What? you say.  I’m only *** years old and I’m not worried about retirement yet.  Well, you should be.  If you live long enough you will reach some magic age where retirement is a present-day reality.  That day will come much faster than you believe.

Think that between social security and your pension fund, you will be financially okay?  Don’t bank on it.  Social security is an iffy bet over the long term.  That fund would be in great shape if a former set of elected Democrats hadn’t started the process of raping it.  They took money out to support their pet projects and replaced the money with federal IOUs.  Once that promise of a secure and dedicated fund was breached it was easy for following administrations/legislators to continue the drainage. So now most experts project the system will be bankrupt in a few years.

The vast majority of retirement plans are grossly underfunded and the sponsoring entity has no way to rebuild it.

Well, okay, but you have a pension plan.  It may be a public/government plan or a private enterprise plan.  Either way, it is very much at risk.  Hundreds of plans are being cut back or totally failing each month. The vast majority of retirement plans are grossly underfunded and the sponsoring entity has no way to rebuild it.  To compound the problem, people are living longer and drawing more out of the pension funds than the funds were ever designed to support.  The most at risk are small communities/counties and teacher funds.  Also, funds managed by unions and companies that have their plans in a mutual management program.

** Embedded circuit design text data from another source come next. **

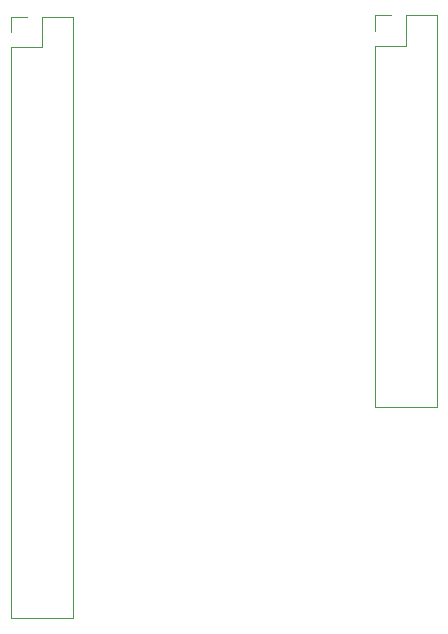
<source format=gbr>
%TF.GenerationSoftware,KiCad,Pcbnew,(6.0.0)*%
%TF.CreationDate,2022-02-24T11:08:30-05:00*%
%TF.ProjectId,PI4Adapter,50493441-6461-4707-9465-722e6b696361,0.1a*%
%TF.SameCoordinates,Original*%
%TF.FileFunction,Legend,Bot*%
%TF.FilePolarity,Positive*%
%FSLAX46Y46*%
G04 Gerber Fmt 4.6, Leading zero omitted, Abs format (unit mm)*
G04 Created by KiCad (PCBNEW (6.0.0)) date 2022-02-24 11:08:30*
%MOMM*%
%LPD*%
G01*
G04 APERTURE LIST*
%ADD10C,0.120000*%
G04 APERTURE END LIST*
D10*
%TO.C,J1*%
X108250000Y-76370000D02*
X106920000Y-76370000D01*
X106920000Y-78970000D02*
X106920000Y-127290000D01*
X112120000Y-76370000D02*
X112120000Y-127290000D01*
X109520000Y-76370000D02*
X109520000Y-78970000D01*
X109520000Y-78970000D02*
X106920000Y-78970000D01*
X112120000Y-76370000D02*
X109520000Y-76370000D01*
X112120000Y-127290000D02*
X106920000Y-127290000D01*
X106920000Y-76370000D02*
X106920000Y-77700000D01*
%TO.C,J3*%
X140330000Y-76245000D02*
X140330000Y-78845000D01*
X142930000Y-109385000D02*
X137730000Y-109385000D01*
X142930000Y-76245000D02*
X142930000Y-109385000D01*
X137730000Y-78845000D02*
X137730000Y-109385000D01*
X137730000Y-76245000D02*
X137730000Y-77575000D01*
X140330000Y-78845000D02*
X137730000Y-78845000D01*
X139060000Y-76245000D02*
X137730000Y-76245000D01*
X142930000Y-76245000D02*
X140330000Y-76245000D01*
%TD*%
M02*

</source>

So, what are you to do?  Plan for your retirement by saving and investing (in addition to funding any formal retirement plans like a 401k or IRA).  The earlier in life you start, the easier the process will be and the more successful in reaching a comfortable retirement without relying on anyone else.

The reality is that few are really doing anything about the saving issue.  A 2018 survey by Bankrate.comm was very alarming.  Among the findings were:

  40% of households save less than 5% of their gross income;

  19% save nothing; and

  46% of millennials save zero.

A similar study in 2017 indicated that over 50% of households had less than $1,000 in liquid savings.

So, how much is enough?  Most economic advisors I’ve read recommend something along the following lines.

  You should have liquid assets to maintain you for at least 3 months.

  In your 30s  you should have 1 year of your annual income saved;

  In your 40s 3 years;

  In your 50s 6 years;

  In your 60s 8 years; and

  By 67 10 years.

The keys to getting there are not really very complicated, they just take commitment and consistency.  Always live below your means.  Manage debt and keep it to a minimum.  As your income increases don’t use the increase to raise your standard of living but increase your savings.  Keep your money working as hard as you do.